● Page excerpt
————————

Monday, November 15, 2010

My day

My day was bland. Tasteless. The worst kind of day, like an old rice cake, stale and completely flavorless. My days aren’t always like this. Yesterday was rancid. The sky was a thick murky green and smelled of spoiled milk and old meat. Every breath brought on a wave of nausea. It seemed as though my nostrils were smeared with some fowl unctuous crème. No matter the place, the air was the same.

But even this is not usual. Occasionally my days are warm and sweet like fresh apple pie. Made of comforting browns and golds, and the solidity of the atmosphere is wrapping and calm. These days the sun shines hot and the breeze blows sugared lips across my face. These days are seldom and so are treasures.

The times I remember most, are the days of peppery spice. The days I don’t expect. The days that hit me like a surprise bite of fresh chili peppers and virgin lemons. Those are the days to live for. When every color and every fragrance is loaded with a dazzling punch of spicy spirit. Everything is orange and cinnamon, and the world seems like it will never be flat or dull again.

Saturday, October 23, 2010

Success

Have you ever been the smart kid? or the good kid? or the pretty kid?

The smart kid, she gets no praise for her good grades. Because, of course, that’s just what she does.

There’s no recognition for the good kids spot-free behavioral record. Cause its not like she's ever gonna be bad.

And the pretty kid, well she doesn’t need to be told so. She must obviously know it’s true already.

Its the ugly kid that needs someone to tell her she is beautiful. Give the bad kid another chance to prove herself. And the stupid kid, she needs a big bad gold star for those bright B minus report cards.

I used to be the smart kid, and the good kid.

But most of all, I was the weak kid.

I was the kick around girl, I was the punching bag, I was the sounding wall, I was the 24 hour, eight hundred number teen angst hotline. I took it like a champ. I took it.

Then I stopped.

I stopped listening.

I stopped caring.

I stopped commiserating, and pacifying, and understanding.

And I stood up.

I went on a one woman defensive showdown with the world.

A strike against the bully in the next room. Against the angry woman in the next car, the oppressive student development professor, even the, five twenty-five an hour, telemarketer from Wisconsin that just wanted to let me know about this exciting offer for another way to put me in debt.

The sweetest moments came when I stood my tallest. 5‘4.5” and a monolith of metaphorical muscle. When I told her to step back because one button press would be the cops on her ass. She should know better than to stand so close and spit her words in my face.

I told him he should feel it, because he was a piece of shit. He will know better than to crush me again.

The weakness is a ghost of myself. She stands there still. With the smart kid, the good kid, the ugly kid.

They watch me in my tilt-o-whirl evolution. My slip-trip-miss and fall down days. My golden god conquests. And those moments, quiet and alone and still confused as to which kid I am. Really.

————————

● Problems to work on
(a) Reproduce the stretch of the blog entries from "And the pretty" through "the good kid." with no changes.
(b) In the blog entries, how does the writer describe the color of the sky on the rancid day?
The rows after this point come from a separate source.

————————

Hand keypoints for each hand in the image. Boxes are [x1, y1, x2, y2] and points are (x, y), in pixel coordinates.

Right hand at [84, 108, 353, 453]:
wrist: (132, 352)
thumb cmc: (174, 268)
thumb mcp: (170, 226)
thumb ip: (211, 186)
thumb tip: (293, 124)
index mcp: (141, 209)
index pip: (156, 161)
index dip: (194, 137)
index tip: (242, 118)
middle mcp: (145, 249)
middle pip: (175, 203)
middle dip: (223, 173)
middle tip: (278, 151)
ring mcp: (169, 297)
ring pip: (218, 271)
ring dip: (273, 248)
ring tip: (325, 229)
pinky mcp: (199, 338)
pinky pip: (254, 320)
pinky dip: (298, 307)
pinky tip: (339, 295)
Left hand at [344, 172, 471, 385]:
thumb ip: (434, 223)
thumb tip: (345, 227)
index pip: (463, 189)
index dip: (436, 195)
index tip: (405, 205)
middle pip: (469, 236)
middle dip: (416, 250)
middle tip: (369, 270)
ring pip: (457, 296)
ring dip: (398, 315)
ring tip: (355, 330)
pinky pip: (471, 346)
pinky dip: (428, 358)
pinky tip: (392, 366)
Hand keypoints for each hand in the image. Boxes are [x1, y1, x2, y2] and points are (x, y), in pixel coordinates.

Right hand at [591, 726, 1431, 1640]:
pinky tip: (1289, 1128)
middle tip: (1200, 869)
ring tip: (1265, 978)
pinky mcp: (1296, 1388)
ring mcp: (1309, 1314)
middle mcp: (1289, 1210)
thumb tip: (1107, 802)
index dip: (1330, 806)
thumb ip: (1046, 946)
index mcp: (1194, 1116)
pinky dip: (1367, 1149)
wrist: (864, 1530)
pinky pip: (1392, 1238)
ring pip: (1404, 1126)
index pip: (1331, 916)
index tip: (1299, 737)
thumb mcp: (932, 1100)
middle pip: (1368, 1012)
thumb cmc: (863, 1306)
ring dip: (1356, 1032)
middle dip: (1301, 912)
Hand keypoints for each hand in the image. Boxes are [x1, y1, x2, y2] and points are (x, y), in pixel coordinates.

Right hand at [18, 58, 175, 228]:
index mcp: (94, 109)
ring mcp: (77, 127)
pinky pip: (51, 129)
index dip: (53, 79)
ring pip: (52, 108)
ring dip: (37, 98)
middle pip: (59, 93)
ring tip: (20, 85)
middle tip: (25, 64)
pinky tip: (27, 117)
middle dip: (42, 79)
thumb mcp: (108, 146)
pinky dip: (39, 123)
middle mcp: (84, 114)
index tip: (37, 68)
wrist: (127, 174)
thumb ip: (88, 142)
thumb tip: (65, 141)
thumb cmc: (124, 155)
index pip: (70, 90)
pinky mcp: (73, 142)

————————

● Expected outputs
(a)
And the pretty kid, well she doesn’t need to be told so. She must obviously know it’s true already.

Its the ugly kid that needs someone to tell her she is beautiful. Give the bad kid another chance to prove herself. And the stupid kid, she needs a big bad gold star for those bright B minus report cards.

I used to be the smart kid, and the good kid.

(b) A thick murky green.